Suddenly, there is the realization that something quite beyond the scope of your stunted and prejudicial nature is enlightening you to great and noble truths.  It didn't come from you, but it exists within you; and it is only through the good sense you have to remain quiet and open that you actually notice it is there.

I believe in our vernacular 'it' is referred to as an "AH-HA" moment, or, in more classical terminology, an "EPIPHANY."  Either way when it happens it always brings a profound sense of peace even if the miraculous understanding comes bound in anguish.  The only significant challenges that result from these epiphanic episodes is to take whatever knowledge or understanding was gained and run with it.

I've had quite a few of these startling epiphanies recently, but not by accident.  I am not one of the blessed among us who walk with such a high and sparkling level of Grace that they see more with the eyes of their soul then with the ones lodged on either side of their nose, but I do have my moments and I don't mind at all that I have to work so hard for them.

 As my grandmother would say, "Struggle builds character."  Although she also convinced me not to alter my crooked tooth in spite of the way it photographs as a black void when I smile giving me that "Ma Kettle"-look because, she said, it gave me 'character'.  I suppose she was right if you like that back-woods-no-account-down-and-out appeal.  I think she must have meant that it would keep me humble and thereby create character.  I should have listened more closely.

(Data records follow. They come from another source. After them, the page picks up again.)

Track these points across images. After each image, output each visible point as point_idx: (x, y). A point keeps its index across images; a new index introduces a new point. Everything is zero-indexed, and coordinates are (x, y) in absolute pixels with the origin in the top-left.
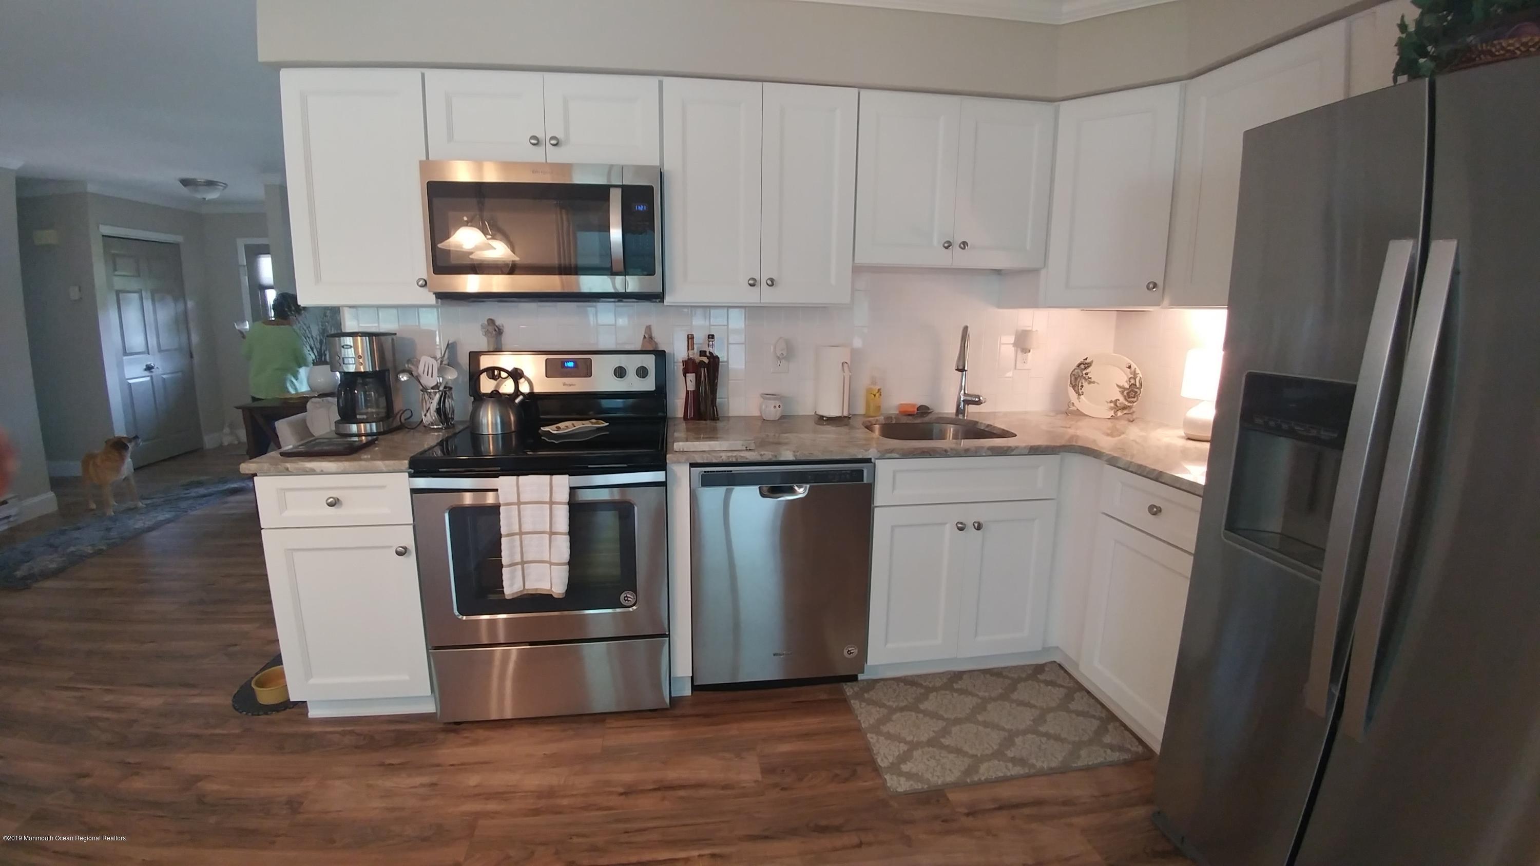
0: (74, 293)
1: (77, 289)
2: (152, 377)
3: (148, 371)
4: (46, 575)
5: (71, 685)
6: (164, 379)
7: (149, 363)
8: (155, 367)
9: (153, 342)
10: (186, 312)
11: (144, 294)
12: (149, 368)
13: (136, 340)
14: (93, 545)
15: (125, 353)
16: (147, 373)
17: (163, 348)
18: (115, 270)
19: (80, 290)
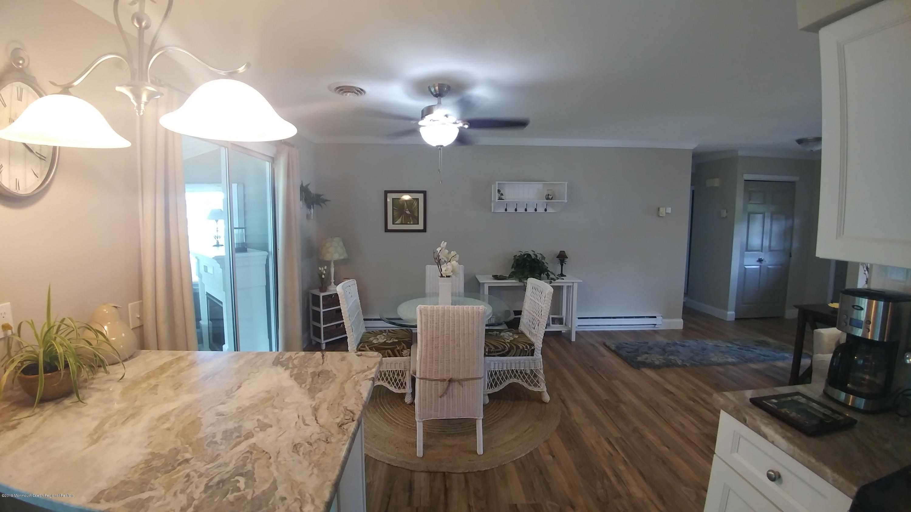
0: (724, 214)
1: (725, 211)
2: (760, 266)
3: (759, 262)
4: (651, 366)
5: (614, 442)
6: (769, 268)
7: (761, 257)
8: (764, 261)
9: (766, 243)
10: (792, 228)
11: (766, 215)
12: (760, 261)
13: (755, 241)
14: (683, 361)
15: (747, 250)
16: (758, 263)
17: (772, 249)
18: (750, 199)
19: (727, 212)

But the process of finding and building character is universal.  It begins with our fallibility and that leads to mistakes, which bring on pain, that opens up wounds, which demand reckoning, that is either of human design or divine inspiration, which defines who we are, and it either builds character or propagates more mistakes.   The choice is always ours.

Right now my choice is to continue this in another blog, attention spans being what they are and all.  Hopefully, you get the idea being that I've been involved in a boxing match between growing up,  grasping wisdom and getting over it and the local earth favorite, getting angry and getting even.  I wish I could state unequivocally that the odds are in my favor, but in spite of my advanced years I still struggle with that impetuous, immature little bully whose taken too many blows to the head but still refuses to go to her corner of the ring, and every once in a while she lashes out with a left jab to sensibility and inner peace.